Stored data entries
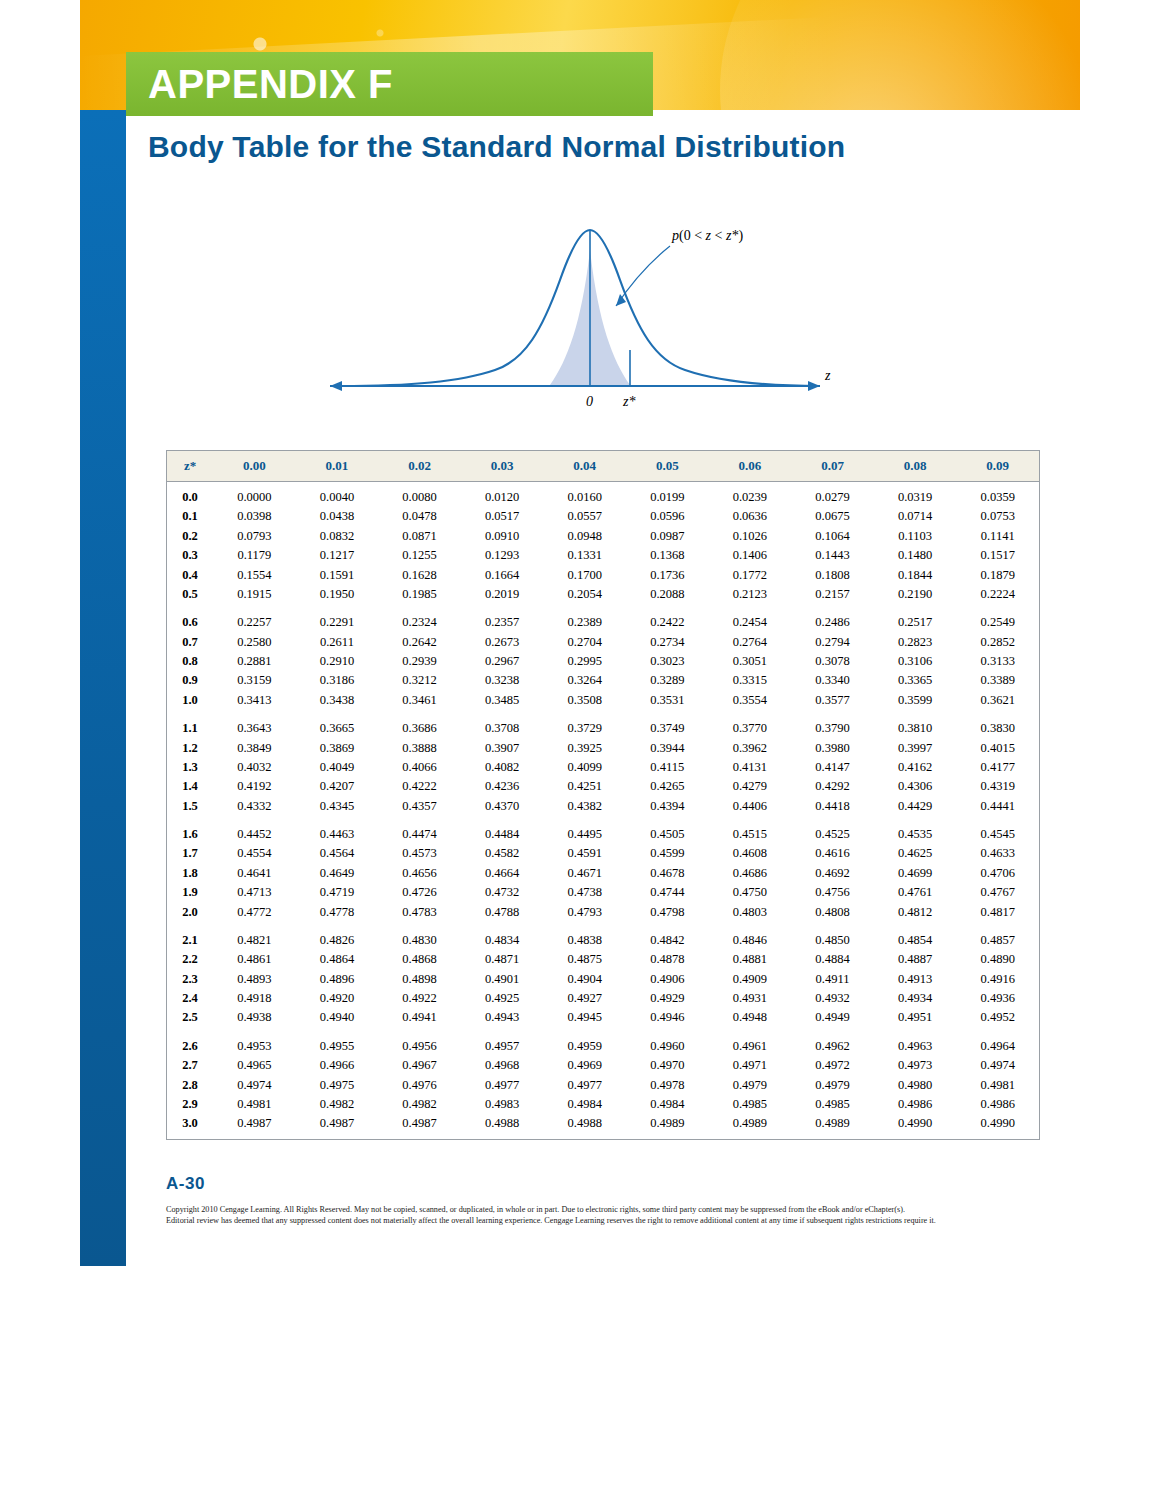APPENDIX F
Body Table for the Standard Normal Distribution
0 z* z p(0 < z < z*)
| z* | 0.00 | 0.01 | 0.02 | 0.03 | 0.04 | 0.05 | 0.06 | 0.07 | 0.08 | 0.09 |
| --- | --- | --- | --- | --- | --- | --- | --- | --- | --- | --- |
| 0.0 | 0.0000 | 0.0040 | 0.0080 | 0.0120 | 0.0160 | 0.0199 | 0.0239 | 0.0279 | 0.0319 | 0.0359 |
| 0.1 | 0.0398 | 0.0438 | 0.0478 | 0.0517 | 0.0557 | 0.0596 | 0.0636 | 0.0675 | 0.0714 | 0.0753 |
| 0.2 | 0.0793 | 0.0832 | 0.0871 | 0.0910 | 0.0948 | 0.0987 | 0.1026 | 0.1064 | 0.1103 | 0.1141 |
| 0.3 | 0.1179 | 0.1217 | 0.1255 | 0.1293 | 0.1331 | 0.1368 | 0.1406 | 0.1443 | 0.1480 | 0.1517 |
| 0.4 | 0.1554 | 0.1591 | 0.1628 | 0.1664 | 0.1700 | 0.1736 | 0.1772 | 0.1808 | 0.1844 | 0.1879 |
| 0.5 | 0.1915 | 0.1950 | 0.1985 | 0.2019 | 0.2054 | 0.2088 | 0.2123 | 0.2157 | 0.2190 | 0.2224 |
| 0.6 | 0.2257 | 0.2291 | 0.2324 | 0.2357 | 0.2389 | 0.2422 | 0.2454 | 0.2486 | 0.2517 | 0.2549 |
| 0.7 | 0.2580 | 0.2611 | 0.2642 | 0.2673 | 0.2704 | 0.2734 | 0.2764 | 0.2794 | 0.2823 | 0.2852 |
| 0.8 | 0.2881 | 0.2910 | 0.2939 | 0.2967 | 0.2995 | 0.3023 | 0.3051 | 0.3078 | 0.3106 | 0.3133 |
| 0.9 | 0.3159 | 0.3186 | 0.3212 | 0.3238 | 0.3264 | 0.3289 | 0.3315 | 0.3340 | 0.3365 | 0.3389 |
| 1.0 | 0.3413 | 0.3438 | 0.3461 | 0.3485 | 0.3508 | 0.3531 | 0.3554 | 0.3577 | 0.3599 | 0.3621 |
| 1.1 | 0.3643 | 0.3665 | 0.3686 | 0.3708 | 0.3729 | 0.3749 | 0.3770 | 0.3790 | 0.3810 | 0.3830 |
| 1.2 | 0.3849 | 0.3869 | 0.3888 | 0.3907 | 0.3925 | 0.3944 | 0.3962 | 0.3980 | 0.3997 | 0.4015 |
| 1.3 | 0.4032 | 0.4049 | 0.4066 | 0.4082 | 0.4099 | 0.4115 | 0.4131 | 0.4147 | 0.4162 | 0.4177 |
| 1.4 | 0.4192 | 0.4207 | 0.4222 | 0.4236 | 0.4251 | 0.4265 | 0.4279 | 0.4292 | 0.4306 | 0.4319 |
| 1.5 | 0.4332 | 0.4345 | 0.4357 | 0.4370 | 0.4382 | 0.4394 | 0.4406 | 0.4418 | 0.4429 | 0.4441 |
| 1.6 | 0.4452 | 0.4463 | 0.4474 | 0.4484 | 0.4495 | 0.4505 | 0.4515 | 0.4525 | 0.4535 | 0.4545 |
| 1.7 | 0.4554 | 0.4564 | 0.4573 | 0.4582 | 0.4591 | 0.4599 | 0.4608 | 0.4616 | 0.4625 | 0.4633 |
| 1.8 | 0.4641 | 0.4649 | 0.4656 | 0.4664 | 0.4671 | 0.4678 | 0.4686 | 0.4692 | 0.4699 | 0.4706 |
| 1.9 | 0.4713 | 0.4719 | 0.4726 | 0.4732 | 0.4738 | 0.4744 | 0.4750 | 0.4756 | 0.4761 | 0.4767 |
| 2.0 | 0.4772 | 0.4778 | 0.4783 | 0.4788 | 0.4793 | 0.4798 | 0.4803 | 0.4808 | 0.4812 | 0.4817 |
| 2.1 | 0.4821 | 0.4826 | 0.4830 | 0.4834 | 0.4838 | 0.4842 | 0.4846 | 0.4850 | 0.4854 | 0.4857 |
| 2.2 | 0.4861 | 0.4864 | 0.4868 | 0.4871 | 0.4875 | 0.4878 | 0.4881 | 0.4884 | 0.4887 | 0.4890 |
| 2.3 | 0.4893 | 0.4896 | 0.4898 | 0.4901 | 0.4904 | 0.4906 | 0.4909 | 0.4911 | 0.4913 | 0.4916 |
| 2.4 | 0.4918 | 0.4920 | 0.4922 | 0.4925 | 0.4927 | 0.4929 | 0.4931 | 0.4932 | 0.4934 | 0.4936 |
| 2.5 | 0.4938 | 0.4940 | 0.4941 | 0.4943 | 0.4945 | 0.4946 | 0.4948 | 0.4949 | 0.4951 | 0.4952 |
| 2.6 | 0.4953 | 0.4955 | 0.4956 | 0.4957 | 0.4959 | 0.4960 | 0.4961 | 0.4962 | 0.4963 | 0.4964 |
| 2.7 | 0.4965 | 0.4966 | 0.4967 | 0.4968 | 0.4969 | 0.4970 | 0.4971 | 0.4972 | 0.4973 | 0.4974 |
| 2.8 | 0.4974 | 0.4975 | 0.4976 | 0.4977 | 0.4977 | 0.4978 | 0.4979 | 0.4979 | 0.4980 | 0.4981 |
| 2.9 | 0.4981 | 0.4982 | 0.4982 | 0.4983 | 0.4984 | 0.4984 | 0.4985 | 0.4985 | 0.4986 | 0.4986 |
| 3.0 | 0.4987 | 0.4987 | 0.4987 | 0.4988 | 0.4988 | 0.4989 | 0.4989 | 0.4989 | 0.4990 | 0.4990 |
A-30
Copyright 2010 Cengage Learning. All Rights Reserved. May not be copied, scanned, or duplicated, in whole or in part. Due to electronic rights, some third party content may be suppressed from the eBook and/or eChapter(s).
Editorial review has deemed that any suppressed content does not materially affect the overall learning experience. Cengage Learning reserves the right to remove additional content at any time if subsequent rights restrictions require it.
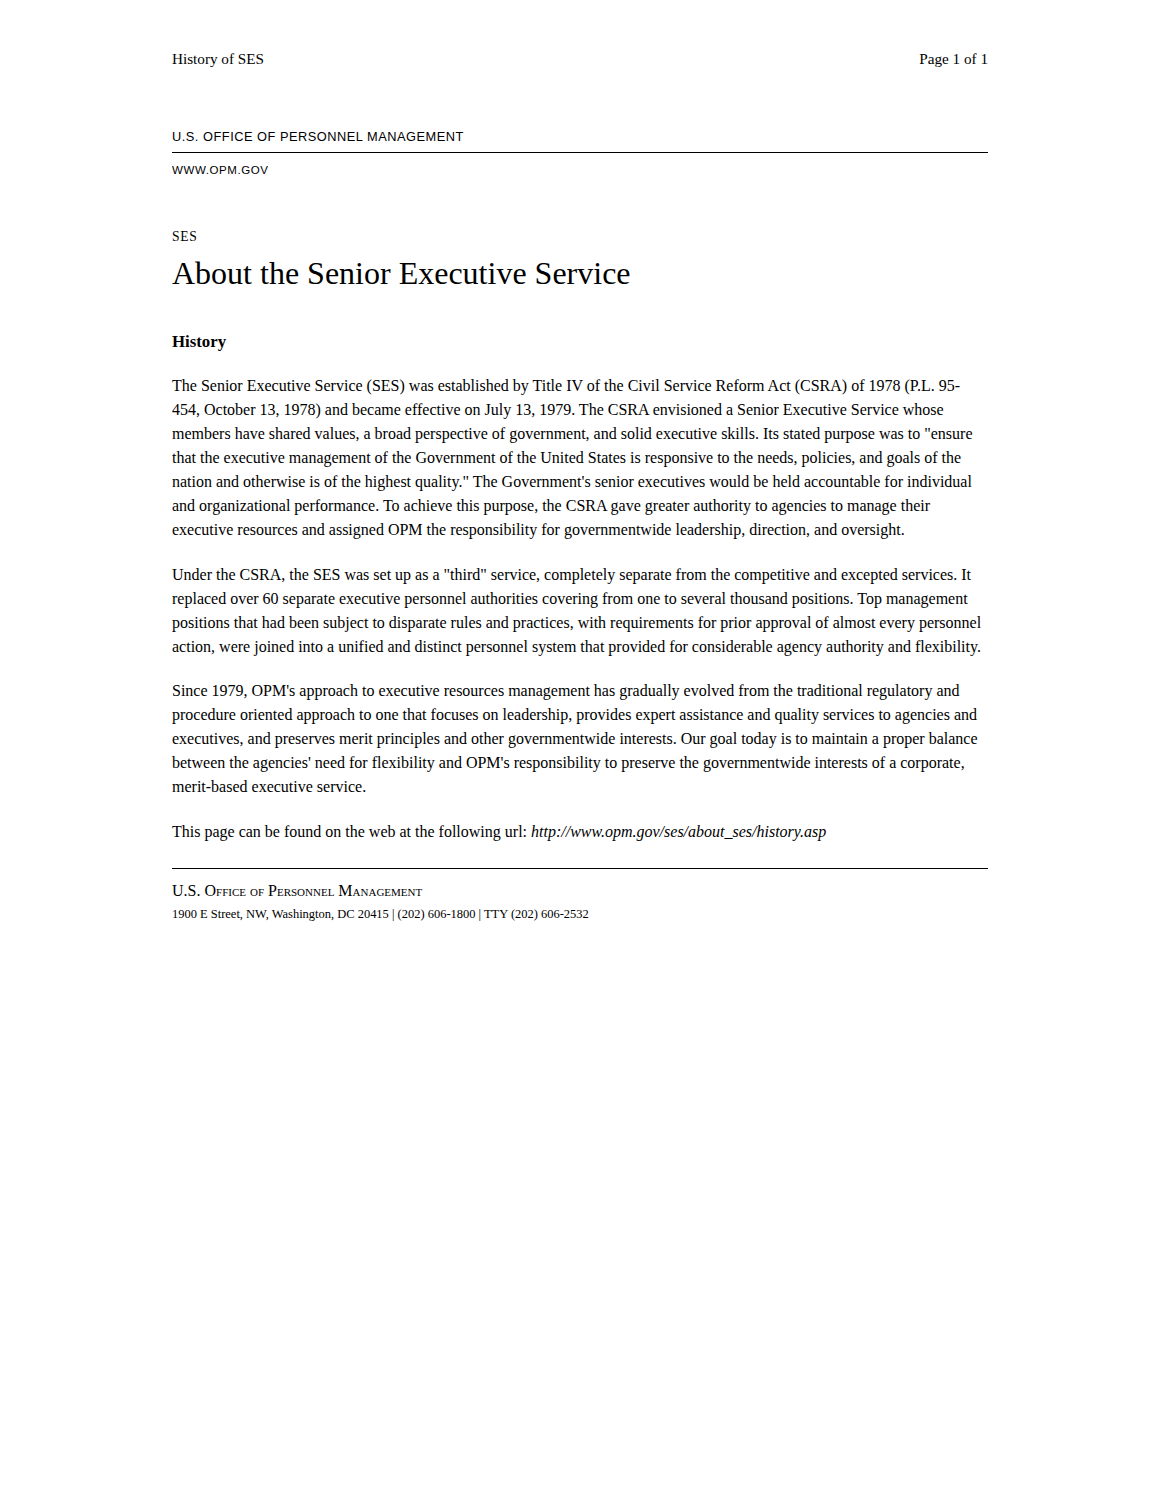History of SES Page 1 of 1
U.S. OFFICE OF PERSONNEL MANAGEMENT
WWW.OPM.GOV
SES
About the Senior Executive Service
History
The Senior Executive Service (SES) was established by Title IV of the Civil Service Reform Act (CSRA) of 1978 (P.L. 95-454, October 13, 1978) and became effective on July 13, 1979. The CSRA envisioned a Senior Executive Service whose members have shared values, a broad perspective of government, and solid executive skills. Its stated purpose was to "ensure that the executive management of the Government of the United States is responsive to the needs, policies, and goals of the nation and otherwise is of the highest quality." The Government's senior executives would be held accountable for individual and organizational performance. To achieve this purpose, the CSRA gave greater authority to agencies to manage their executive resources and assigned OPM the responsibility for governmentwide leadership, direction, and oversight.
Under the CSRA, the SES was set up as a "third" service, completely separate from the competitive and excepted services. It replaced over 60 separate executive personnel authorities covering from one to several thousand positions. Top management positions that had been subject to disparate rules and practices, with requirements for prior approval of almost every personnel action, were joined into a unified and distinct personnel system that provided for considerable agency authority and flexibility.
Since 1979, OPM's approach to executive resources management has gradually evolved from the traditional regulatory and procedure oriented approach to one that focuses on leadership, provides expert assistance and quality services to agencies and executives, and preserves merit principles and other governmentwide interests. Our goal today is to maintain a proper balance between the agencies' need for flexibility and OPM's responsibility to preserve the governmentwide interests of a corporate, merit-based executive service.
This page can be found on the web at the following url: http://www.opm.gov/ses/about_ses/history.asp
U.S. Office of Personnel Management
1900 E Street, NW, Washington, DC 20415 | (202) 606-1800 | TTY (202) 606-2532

• [Problem to work on] Give the data above again in full and unchanged, skipping the pictures.

• [Problem solution]
APPENDIX F
Body Table for the Standard Normal Distribution
0 z* z p(0 < z < z*)
| z* | 0.00 | 0.01 | 0.02 | 0.03 | 0.04 | 0.05 | 0.06 | 0.07 | 0.08 | 0.09 |
| --- | --- | --- | --- | --- | --- | --- | --- | --- | --- | --- |
| 0.0 | 0.0000 | 0.0040 | 0.0080 | 0.0120 | 0.0160 | 0.0199 | 0.0239 | 0.0279 | 0.0319 | 0.0359 |
| 0.1 | 0.0398 | 0.0438 | 0.0478 | 0.0517 | 0.0557 | 0.0596 | 0.0636 | 0.0675 | 0.0714 | 0.0753 |
| 0.2 | 0.0793 | 0.0832 | 0.0871 | 0.0910 | 0.0948 | 0.0987 | 0.1026 | 0.1064 | 0.1103 | 0.1141 |
| 0.3 | 0.1179 | 0.1217 | 0.1255 | 0.1293 | 0.1331 | 0.1368 | 0.1406 | 0.1443 | 0.1480 | 0.1517 |
| 0.4 | 0.1554 | 0.1591 | 0.1628 | 0.1664 | 0.1700 | 0.1736 | 0.1772 | 0.1808 | 0.1844 | 0.1879 |
| 0.5 | 0.1915 | 0.1950 | 0.1985 | 0.2019 | 0.2054 | 0.2088 | 0.2123 | 0.2157 | 0.2190 | 0.2224 |
| 0.6 | 0.2257 | 0.2291 | 0.2324 | 0.2357 | 0.2389 | 0.2422 | 0.2454 | 0.2486 | 0.2517 | 0.2549 |
| 0.7 | 0.2580 | 0.2611 | 0.2642 | 0.2673 | 0.2704 | 0.2734 | 0.2764 | 0.2794 | 0.2823 | 0.2852 |
| 0.8 | 0.2881 | 0.2910 | 0.2939 | 0.2967 | 0.2995 | 0.3023 | 0.3051 | 0.3078 | 0.3106 | 0.3133 |
| 0.9 | 0.3159 | 0.3186 | 0.3212 | 0.3238 | 0.3264 | 0.3289 | 0.3315 | 0.3340 | 0.3365 | 0.3389 |
| 1.0 | 0.3413 | 0.3438 | 0.3461 | 0.3485 | 0.3508 | 0.3531 | 0.3554 | 0.3577 | 0.3599 | 0.3621 |
| 1.1 | 0.3643 | 0.3665 | 0.3686 | 0.3708 | 0.3729 | 0.3749 | 0.3770 | 0.3790 | 0.3810 | 0.3830 |
| 1.2 | 0.3849 | 0.3869 | 0.3888 | 0.3907 | 0.3925 | 0.3944 | 0.3962 | 0.3980 | 0.3997 | 0.4015 |
| 1.3 | 0.4032 | 0.4049 | 0.4066 | 0.4082 | 0.4099 | 0.4115 | 0.4131 | 0.4147 | 0.4162 | 0.4177 |
| 1.4 | 0.4192 | 0.4207 | 0.4222 | 0.4236 | 0.4251 | 0.4265 | 0.4279 | 0.4292 | 0.4306 | 0.4319 |
| 1.5 | 0.4332 | 0.4345 | 0.4357 | 0.4370 | 0.4382 | 0.4394 | 0.4406 | 0.4418 | 0.4429 | 0.4441 |
| 1.6 | 0.4452 | 0.4463 | 0.4474 | 0.4484 | 0.4495 | 0.4505 | 0.4515 | 0.4525 | 0.4535 | 0.4545 |
| 1.7 | 0.4554 | 0.4564 | 0.4573 | 0.4582 | 0.4591 | 0.4599 | 0.4608 | 0.4616 | 0.4625 | 0.4633 |
| 1.8 | 0.4641 | 0.4649 | 0.4656 | 0.4664 | 0.4671 | 0.4678 | 0.4686 | 0.4692 | 0.4699 | 0.4706 |
| 1.9 | 0.4713 | 0.4719 | 0.4726 | 0.4732 | 0.4738 | 0.4744 | 0.4750 | 0.4756 | 0.4761 | 0.4767 |
| 2.0 | 0.4772 | 0.4778 | 0.4783 | 0.4788 | 0.4793 | 0.4798 | 0.4803 | 0.4808 | 0.4812 | 0.4817 |
| 2.1 | 0.4821 | 0.4826 | 0.4830 | 0.4834 | 0.4838 | 0.4842 | 0.4846 | 0.4850 | 0.4854 | 0.4857 |
| 2.2 | 0.4861 | 0.4864 | 0.4868 | 0.4871 | 0.4875 | 0.4878 | 0.4881 | 0.4884 | 0.4887 | 0.4890 |
| 2.3 | 0.4893 | 0.4896 | 0.4898 | 0.4901 | 0.4904 | 0.4906 | 0.4909 | 0.4911 | 0.4913 | 0.4916 |
| 2.4 | 0.4918 | 0.4920 | 0.4922 | 0.4925 | 0.4927 | 0.4929 | 0.4931 | 0.4932 | 0.4934 | 0.4936 |
| 2.5 | 0.4938 | 0.4940 | 0.4941 | 0.4943 | 0.4945 | 0.4946 | 0.4948 | 0.4949 | 0.4951 | 0.4952 |
| 2.6 | 0.4953 | 0.4955 | 0.4956 | 0.4957 | 0.4959 | 0.4960 | 0.4961 | 0.4962 | 0.4963 | 0.4964 |
| 2.7 | 0.4965 | 0.4966 | 0.4967 | 0.4968 | 0.4969 | 0.4970 | 0.4971 | 0.4972 | 0.4973 | 0.4974 |
| 2.8 | 0.4974 | 0.4975 | 0.4976 | 0.4977 | 0.4977 | 0.4978 | 0.4979 | 0.4979 | 0.4980 | 0.4981 |
| 2.9 | 0.4981 | 0.4982 | 0.4982 | 0.4983 | 0.4984 | 0.4984 | 0.4985 | 0.4985 | 0.4986 | 0.4986 |
| 3.0 | 0.4987 | 0.4987 | 0.4987 | 0.4988 | 0.4988 | 0.4989 | 0.4989 | 0.4989 | 0.4990 | 0.4990 |
A-30
Copyright 2010 Cengage Learning. All Rights Reserved. May not be copied, scanned, or duplicated, in whole or in part. Due to electronic rights, some third party content may be suppressed from the eBook and/or eChapter(s).
Editorial review has deemed that any suppressed content does not materially affect the overall learning experience. Cengage Learning reserves the right to remove additional content at any time if subsequent rights restrictions require it.
History of SES Page 1 of 1
U.S. OFFICE OF PERSONNEL MANAGEMENT
WWW.OPM.GOV
SES
About the Senior Executive Service
History
The Senior Executive Service (SES) was established by Title IV of the Civil Service Reform Act (CSRA) of 1978 (P.L. 95-454, October 13, 1978) and became effective on July 13, 1979. The CSRA envisioned a Senior Executive Service whose members have shared values, a broad perspective of government, and solid executive skills. Its stated purpose was to "ensure that the executive management of the Government of the United States is responsive to the needs, policies, and goals of the nation and otherwise is of the highest quality." The Government's senior executives would be held accountable for individual and organizational performance. To achieve this purpose, the CSRA gave greater authority to agencies to manage their executive resources and assigned OPM the responsibility for governmentwide leadership, direction, and oversight.
Under the CSRA, the SES was set up as a "third" service, completely separate from the competitive and excepted services. It replaced over 60 separate executive personnel authorities covering from one to several thousand positions. Top management positions that had been subject to disparate rules and practices, with requirements for prior approval of almost every personnel action, were joined into a unified and distinct personnel system that provided for considerable agency authority and flexibility.
Since 1979, OPM's approach to executive resources management has gradually evolved from the traditional regulatory and procedure oriented approach to one that focuses on leadership, provides expert assistance and quality services to agencies and executives, and preserves merit principles and other governmentwide interests. Our goal today is to maintain a proper balance between the agencies' need for flexibility and OPM's responsibility to preserve the governmentwide interests of a corporate, merit-based executive service.
This page can be found on the web at the following url: http://www.opm.gov/ses/about_ses/history.asp
U.S. Office of Personnel Management
1900 E Street, NW, Washington, DC 20415 | (202) 606-1800 | TTY (202) 606-2532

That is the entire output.